Written task - Below are some entries; reproduce them exactly and leave every picture out.
# # #
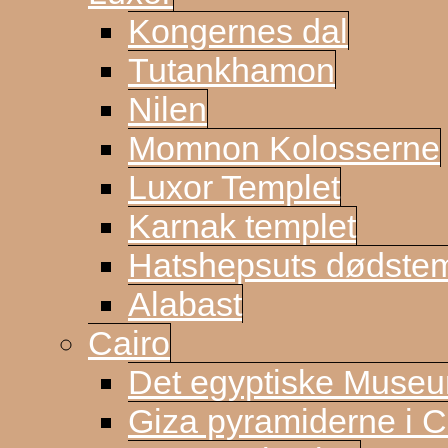
Kongernes dal
Tutankhamon
Nilen
Momnon Kolosserne
Luxor Templet
Karnak templet
Hatshepsuts dødste
Alabast
Cairo
Det egyptiske Muse
Giza pyramiderne i C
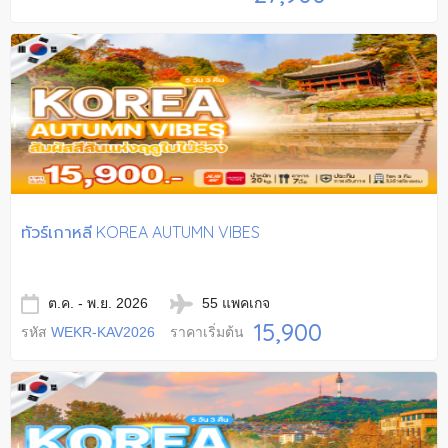
ทัวร์เกาหลี KOREA AUTUMN VIBES
ต.ค. - พ.ย. 2026
55 แพคเกจ
15,900
รหัส
WEKR-KAV2026
ราคาเริ่มต้น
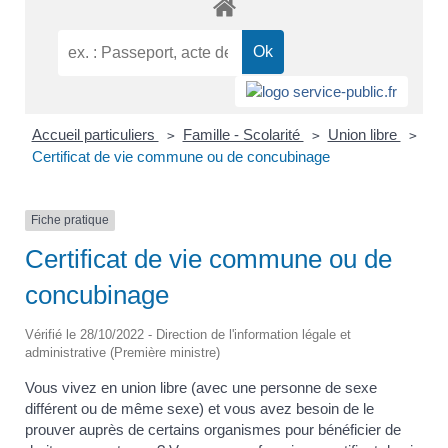
Accueil particuliers
Famille - Scolarité
Union libre
>
>
>
Certificat de vie commune ou de concubinage
Fiche pratique
Certificat de vie commune ou de
concubinage
Vérifié le 28/10/2022 - Direction de l'information légale et
administrative (Première ministre)
Vous vivez en union libre (avec une personne de sexe
différent ou de même sexe) et vous avez besoin de le
prouver auprès de certains organismes pour bénéficier de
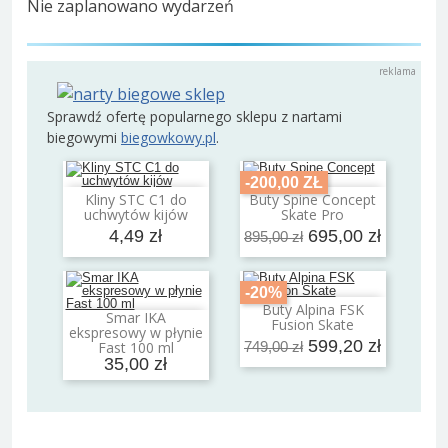
Nie zaplanowano wydarzeń
Sprawdź ofertę popularnego sklepu z nartami
biegowymi
biegowkowy.pl
.
-200,00 ZŁ
Kliny STC C1 do
Buty Spine Concept
Dodaj do koszyka
Dodaj do koszyka
uchwytów kijów
Skate Pro
4,49 zł
695,00 zł
895,00 zł
-20%
Buty Alpina FSK
Dodaj do koszyka
Smar IKA
Fusion Skate
Dodaj do koszyka
ekspresowy w płynie
599,20 zł
Fast 100 ml
749,00 zł
35,00 zł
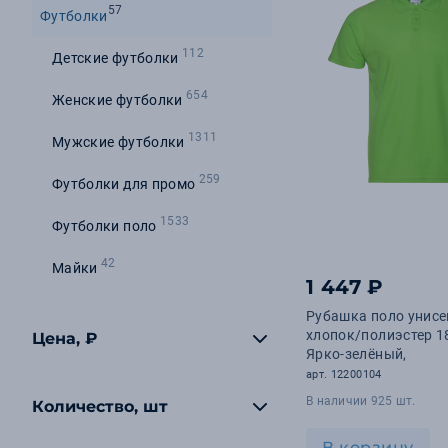
57
Футболки
112
Детские футболки
654
Женские футболки
1311
Мужские футболки
259
Футболки для промо
1533
Футболки поло
42
Майки
1 447 ₽
Рубашка поло унисе
хлопок/полиэстер 18
Цена, ₽
Ярко-зелёный,
арт. 12200104
В наличии 925 шт.
Количество, шт
В корзину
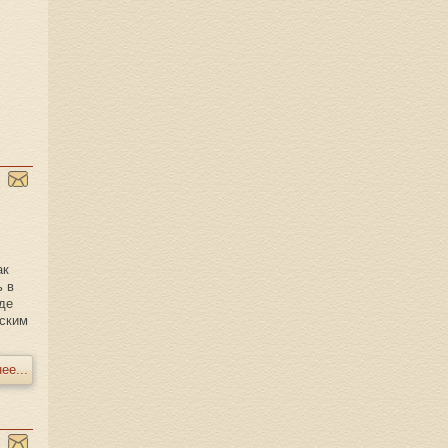
ак
ь в
где
нским
ее...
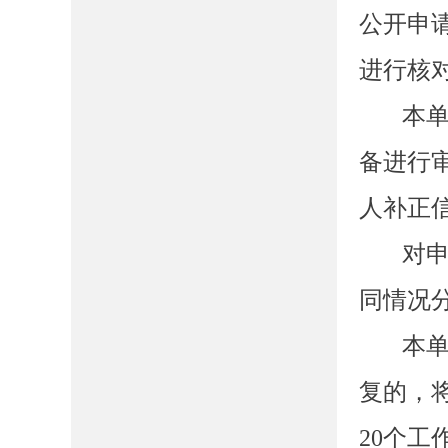
公开申
进行核
本
备进行
人补正
对
同情况
本
复的，
20
个工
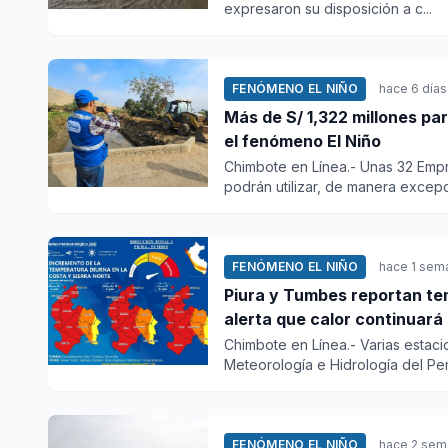
expresaron su disposición a c...
FENÓMENO EL NIÑO
hace 6 días
Más de S/ 1,322 millones pa
el fenómeno El Niño
Chimbote en Línea.- Unas 32 Emp
podrán utilizar, de manera excepc
FENÓMENO EL NIÑO
hace 1 sem
Piura y Tumbes reportan tempe
alerta que calor continuará
Chimbote en Línea.- Varias estaci
Meteorología e Hidrología del Per
FENÓMENO EL NIÑO
hace 2 sem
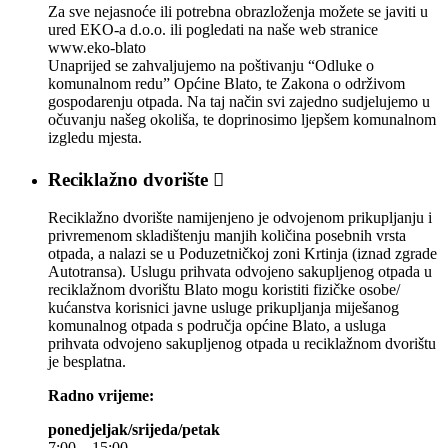
Za sve nejasnoće ili potrebna obrazloženja možete se javiti u
ured EKO-a d.o.o. ili pogledati na naše web stranice
www.eko-blato
Unaprijed se zahvaljujemo na poštivanju “Odluke o
komunalnom redu” Općine Blato, te Zakona o održivom
gospodarenju otpada. Na taj način svi zajedno sudjelujemo u
očuvanju našeg okoliša, te doprinosimo ljepšem komunalnom
izgledu mjesta.
Reciklažno dvorište

Reciklažno dvorište namijenjeno je odvojenom prikupljanju i
privremenom skladištenju manjih količina posebnih vrsta
otpada, a nalazi se u Poduzetničkoj zoni Krtinja (iznad zgrade
Autotransa). Uslugu prihvata odvojeno sakupljenog otpada u
reciklažnom dvorištu Blato mogu koristiti fizičke osobe/
kućanstva korisnici javne usluge prikupljanja miješanog
komunalnog otpada s područja općine Blato, a usluga
prihvata odvojeno sakupljenog otpada u reciklažnom dvorištu
je besplatna.
Radno vrijeme:
ponedjeljak/srijeda/petak
7:00 – 15:00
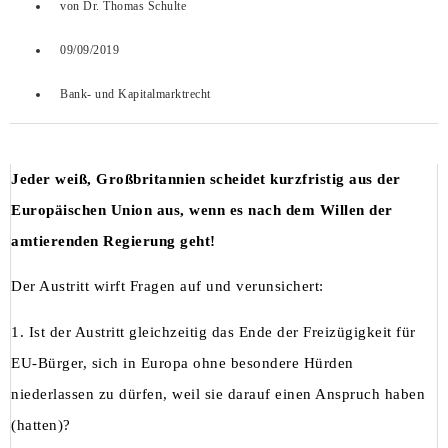
von
Dr. Thomas Schulte
09/09/2019
Bank- und Kapitalmarktrecht
Jeder weiß, Großbritannien scheidet kurzfristig aus der
Europäischen Union aus, wenn es nach dem Willen der
amtierenden Regierung geht!
Der Austritt wirft Fragen auf und verunsichert:
1. Ist der Austritt gleichzeitig das Ende der Freizügigkeit für
EU-Bürger, sich in Europa ohne besondere Hürden
niederlassen zu dürfen, weil sie darauf einen Anspruch haben
(hatten)?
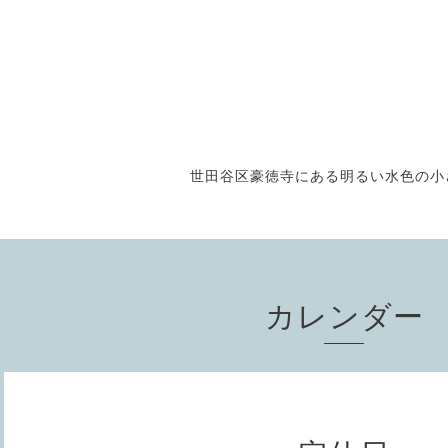
世田谷区豪徳寺にある明るい水色の小さな
カレンダー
# # #
Answer below -
Kongernes dal
Tutankhamon
Nilen
Momnon Kolosserne
Luxor Templet
Karnak templet
Hatshepsuts dødste
Alabast
Cairo
Det egyptiske Muse
Giza pyramiderne i C
ทัวร์เกาหลี KOREA AUTUMN VIBES
ต.ค. - พ.ย. 2026
55 แพคเกจ
15,900
รหัส
WEKR-KAV2026
ราคาเริ่มต้น
Accueil particuliers
Famille - Scolarité
Union libre
>
>
>
Certificat de vie commune ou de concubinage
Fiche pratique
Certificat de vie commune ou de
concubinage
Vérifié le 28/10/2022 - Direction de l'information légale et
administrative (Première ministre)
Vous vivez en union libre (avec une personne de sexe
différent ou de même sexe) et vous avez besoin de le
prouver auprès de certains organismes pour bénéficier de
Nie zaplanowano wydarzeń
Sprawdź ofertę popularnego sklepu z nartami
biegowymi
biegowkowy.pl
.
-200,00 ZŁ
Kliny STC C1 do
Buty Spine Concept
Dodaj do koszyka
Dodaj do koszyka
uchwytów kijów
Skate Pro
4,49 zł
695,00 zł
895,00 zł
-20%
Buty Alpina FSK
Dodaj do koszyka
Smar IKA
Fusion Skate
Dodaj do koszyka
ekspresowy w płynie
599,20 zł
Fast 100 ml
749,00 zł
35,00 zł
57
Футболки
112
Детские футболки
654
Женские футболки
1311
Мужские футболки
259
Футболки для промо
1533
Футболки поло
42
Майки
1 447 ₽
Рубашка поло унисе
хлопок/полиэстер 18
Цена, ₽
Ярко-зелёный,
арт. 12200104
В наличии 925 шт.
Количество, шт
В корзину
ак
ь в
где
нским
ее...
公开申
进行核
本
备进行
人补正
对
同情况
本
复的，
20
个工
expresaron su disposición a c...
FENÓMENO EL NIÑO
hace 6 días
Más de S/ 1,322 millones pa
el fenómeno El Niño
Chimbote en Línea.- Unas 32 Emp
podrán utilizar, de manera excepc
FENÓMENO EL NIÑO
hace 1 sem
Piura y Tumbes reportan tempe
alerta que calor continuará
Chimbote en Línea.- Varias estaci
Meteorología e Hidrología del Per
FENÓMENO EL NIÑO
hace 2 sem
Za sve nejasnoće ili potrebna obrazloženja možete se javiti u
ured EKO-a d.o.o. ili pogledati na naše web stranice
www.eko-blato
Unaprijed se zahvaljujemo na poštivanju “Odluke o
komunalnom redu” Općine Blato, te Zakona o održivom
gospodarenju otpada. Na taj način svi zajedno sudjelujemo u
očuvanju našeg okoliša, te doprinosimo ljepšem komunalnom
izgledu mjesta.
Reciklažno dvorište

Reciklažno dvorište namijenjeno je odvojenom prikupljanju i
privremenom skladištenju manjih količina posebnih vrsta
otpada, a nalazi se u Poduzetničkoj zoni Krtinja (iznad zgrade
Autotransa). Uslugu prihvata odvojeno sakupljenog otpada u
reciklažnom dvorištu Blato mogu koristiti fizičke osobe/
kućanstva korisnici javne usluge prikupljanja miješanog
komunalnog otpada s područja općine Blato, a usluga
prihvata odvojeno sakupljenog otpada u reciklažnom dvorištu
je besplatna.
Radno vrijeme:
ponedjeljak/srijeda/petak
7:00 – 15:00
von
Dr. Thomas Schulte
09/09/2019
Bank- und Kapitalmarktrecht
Jeder weiß, Großbritannien scheidet kurzfristig aus der
Europäischen Union aus, wenn es nach dem Willen der
amtierenden Regierung geht!
Der Austritt wirft Fragen auf und verunsichert:
1. Ist der Austritt gleichzeitig das Ende der Freizügigkeit für
EU-Bürger, sich in Europa ohne besondere Hürden
niederlassen zu dürfen, weil sie darauf einen Anspruch haben
(hatten)?
世田谷区豪徳寺にある明るい水色の小さな
カレンダー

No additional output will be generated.